__Exercise passage__
Robert Vollman returns to blogging and offers his 10-point plan on improving your SQL queries.

Jared Still sheds some light on a cool but unknown RMAN feature.

Richard Foote knocks holes in another myth: “One of the great myths in Oracle is that bitmap indexes are only suitable and should only be used with columns that have so-called low cardinality (few distinct) values.

Alexander Kornbrust shares a link to a really good whitepaper about “Hacking Oracle from the Web” by Sumit Siddarth.

Eddie Awad shares a link to a SQL injection prevention cheat sheet.

Charles Hooper answers the question, What is the meaning of the %CPU column in an explain plan?.

Meanwhile, Harald van Breederode does the same for this one: Why does the size of my ORACLE_HOME increase?

SQL Server

Thomas LaRock gives an recap of MS’s 2010 MVP Summit. Quotable take-away: “If I had to compare SQL 2008 R2 to SQL Server 4.0, I would say the difference is the same as comparing an F1 race car to a Chevy Vega.”

Half a world away, there is the SQLSocial Event – London March 16th, as advertised by Simon Sabin.

__Entries provided__

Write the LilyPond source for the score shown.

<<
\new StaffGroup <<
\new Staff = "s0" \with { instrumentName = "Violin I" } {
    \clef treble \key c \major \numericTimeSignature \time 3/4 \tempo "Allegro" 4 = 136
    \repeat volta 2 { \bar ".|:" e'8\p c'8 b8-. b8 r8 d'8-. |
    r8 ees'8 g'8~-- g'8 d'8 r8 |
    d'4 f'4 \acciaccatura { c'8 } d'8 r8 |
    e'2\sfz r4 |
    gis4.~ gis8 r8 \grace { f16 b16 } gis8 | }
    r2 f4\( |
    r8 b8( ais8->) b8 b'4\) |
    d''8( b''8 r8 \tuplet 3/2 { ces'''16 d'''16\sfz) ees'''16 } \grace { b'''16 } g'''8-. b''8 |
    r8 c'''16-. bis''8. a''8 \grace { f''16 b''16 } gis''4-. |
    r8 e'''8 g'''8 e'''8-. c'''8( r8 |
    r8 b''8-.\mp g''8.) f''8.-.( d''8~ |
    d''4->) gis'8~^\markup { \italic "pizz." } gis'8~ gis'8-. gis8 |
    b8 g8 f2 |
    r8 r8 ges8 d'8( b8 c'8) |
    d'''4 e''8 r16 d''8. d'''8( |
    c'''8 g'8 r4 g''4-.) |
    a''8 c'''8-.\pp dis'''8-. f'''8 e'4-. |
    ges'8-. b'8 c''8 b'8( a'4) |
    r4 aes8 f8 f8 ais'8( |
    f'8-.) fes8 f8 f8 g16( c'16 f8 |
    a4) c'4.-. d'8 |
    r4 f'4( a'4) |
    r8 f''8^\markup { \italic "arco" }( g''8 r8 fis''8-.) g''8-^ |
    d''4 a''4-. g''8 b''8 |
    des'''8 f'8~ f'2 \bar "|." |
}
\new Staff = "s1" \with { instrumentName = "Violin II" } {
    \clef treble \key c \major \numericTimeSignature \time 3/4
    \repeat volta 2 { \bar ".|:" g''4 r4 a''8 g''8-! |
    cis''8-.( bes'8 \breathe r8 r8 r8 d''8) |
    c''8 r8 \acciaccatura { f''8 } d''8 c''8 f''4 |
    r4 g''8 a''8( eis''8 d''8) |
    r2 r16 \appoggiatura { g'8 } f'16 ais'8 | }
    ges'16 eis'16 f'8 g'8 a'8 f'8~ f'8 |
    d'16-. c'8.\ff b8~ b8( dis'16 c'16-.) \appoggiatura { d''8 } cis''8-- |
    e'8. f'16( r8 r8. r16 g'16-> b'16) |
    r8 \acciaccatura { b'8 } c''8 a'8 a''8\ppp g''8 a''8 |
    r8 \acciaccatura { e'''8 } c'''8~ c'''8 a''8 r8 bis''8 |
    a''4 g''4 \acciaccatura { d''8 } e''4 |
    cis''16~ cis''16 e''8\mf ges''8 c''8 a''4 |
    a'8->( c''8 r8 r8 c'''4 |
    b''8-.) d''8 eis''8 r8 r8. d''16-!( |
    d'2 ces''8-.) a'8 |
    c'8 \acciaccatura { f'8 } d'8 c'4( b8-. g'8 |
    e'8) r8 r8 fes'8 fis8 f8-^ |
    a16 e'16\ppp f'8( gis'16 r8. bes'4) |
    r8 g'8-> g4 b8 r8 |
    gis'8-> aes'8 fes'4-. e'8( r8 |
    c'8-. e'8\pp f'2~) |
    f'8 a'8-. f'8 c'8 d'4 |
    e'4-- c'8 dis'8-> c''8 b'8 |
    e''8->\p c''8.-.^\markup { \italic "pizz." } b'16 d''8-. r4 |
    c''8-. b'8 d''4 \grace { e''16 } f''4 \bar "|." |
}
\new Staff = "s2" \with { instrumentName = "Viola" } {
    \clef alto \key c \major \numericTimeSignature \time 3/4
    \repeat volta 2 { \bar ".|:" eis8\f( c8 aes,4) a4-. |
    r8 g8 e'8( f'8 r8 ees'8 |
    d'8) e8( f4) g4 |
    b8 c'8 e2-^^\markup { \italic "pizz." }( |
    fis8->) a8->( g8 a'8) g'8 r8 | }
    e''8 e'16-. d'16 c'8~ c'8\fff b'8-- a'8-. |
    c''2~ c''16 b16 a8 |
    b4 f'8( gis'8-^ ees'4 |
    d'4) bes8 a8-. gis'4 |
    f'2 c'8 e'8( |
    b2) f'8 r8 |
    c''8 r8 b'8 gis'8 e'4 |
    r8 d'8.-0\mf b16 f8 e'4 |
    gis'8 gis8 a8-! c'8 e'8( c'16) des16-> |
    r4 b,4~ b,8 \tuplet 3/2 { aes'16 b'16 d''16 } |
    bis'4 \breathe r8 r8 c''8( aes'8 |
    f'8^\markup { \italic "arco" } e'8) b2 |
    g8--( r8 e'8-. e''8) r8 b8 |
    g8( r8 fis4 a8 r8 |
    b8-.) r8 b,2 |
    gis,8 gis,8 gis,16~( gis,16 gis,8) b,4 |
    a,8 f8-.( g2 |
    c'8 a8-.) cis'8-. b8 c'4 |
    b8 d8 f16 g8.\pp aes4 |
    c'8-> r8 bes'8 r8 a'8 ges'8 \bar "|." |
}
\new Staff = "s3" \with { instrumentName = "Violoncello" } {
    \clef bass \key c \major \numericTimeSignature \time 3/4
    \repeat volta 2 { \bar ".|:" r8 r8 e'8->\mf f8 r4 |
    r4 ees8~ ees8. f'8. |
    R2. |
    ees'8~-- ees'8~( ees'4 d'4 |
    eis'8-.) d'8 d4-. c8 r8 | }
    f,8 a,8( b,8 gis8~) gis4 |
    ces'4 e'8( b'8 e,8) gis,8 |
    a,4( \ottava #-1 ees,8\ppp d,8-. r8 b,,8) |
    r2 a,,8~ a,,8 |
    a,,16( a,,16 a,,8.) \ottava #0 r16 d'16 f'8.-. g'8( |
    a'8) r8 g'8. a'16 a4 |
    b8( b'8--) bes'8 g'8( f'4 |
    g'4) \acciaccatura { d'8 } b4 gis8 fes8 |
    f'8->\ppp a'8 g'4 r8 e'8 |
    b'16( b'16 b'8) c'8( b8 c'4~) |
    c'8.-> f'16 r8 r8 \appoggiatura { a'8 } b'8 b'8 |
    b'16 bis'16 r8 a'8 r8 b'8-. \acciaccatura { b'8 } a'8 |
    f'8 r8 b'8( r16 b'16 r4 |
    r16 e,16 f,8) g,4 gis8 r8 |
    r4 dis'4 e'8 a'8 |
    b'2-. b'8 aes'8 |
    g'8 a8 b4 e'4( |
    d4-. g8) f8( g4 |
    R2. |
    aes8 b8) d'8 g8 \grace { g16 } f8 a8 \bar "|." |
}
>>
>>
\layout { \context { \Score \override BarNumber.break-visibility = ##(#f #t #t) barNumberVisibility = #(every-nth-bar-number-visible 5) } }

__Exercise requirements__
1 - In the database blog roundup, who wrote the whitepaper "Hacking Oracle from the Web"?
2 - Keep the database blog roundup going from its last sentence.

__Outputs for the tasks__
1 - Sumit Siddarth

2 -
Simon also shares a script to get indexes and their included columns, beginning, “I get increasingly frustrated with the lack of visibility of included columns in management studio and from the system stored procedures sp_… This is a query that returns all indexes and there key and include columns[.]”

Andy Leonard throws us another nourishing SSIS snack: conditional split outputs.

Here’s Rob Farley with a book review of an oldie but a goodie: Inside SQL 2005 Query Tuning and Optimization, by Kalen Delaney et al. “If you spend any time tuning SQL Server databases, then this book will feel much thicker than it really is, and you’ll be finding useful information on just about every page.”

Thomas LaRock, meanwhile, writes that SQL Server 2008 Query Performance Tuning Distilled is
a good way to start your day. “Each morning, while I wait for my desktop to boot, I pick up their book, turn to any page, and just start reading.”

MySQL

Sticking with the theme a little longer, here is Baron Schwartz with a review of Understanding MySQL Internals by Sasha Pachev. “I should have read this book a long time ago, and it’s my loss that I didn’t.  . . .  Overall, this book is easily a high 4 stars on a scale of 5, and again, anyone seriously using MySQL should have it.”

Baron also shares a link to Oracle guy Cary Millsap’s Thinking Clearly about Performance paper.

Brian “Krow” Aker starts an extensive conversation with his post, Protocols, The GPL, Influences from MySQL. His thesis, “MySQL was the company that had the most influence on how companies and investors viewed the GPL.”

Paul Vallée of Pythian responds with his ideas on product management, effective developers, and the future of MySQL. “ . . . the future of MySQL, Drizzle, Monty Program, the Percona fork, etc.” to be more precise.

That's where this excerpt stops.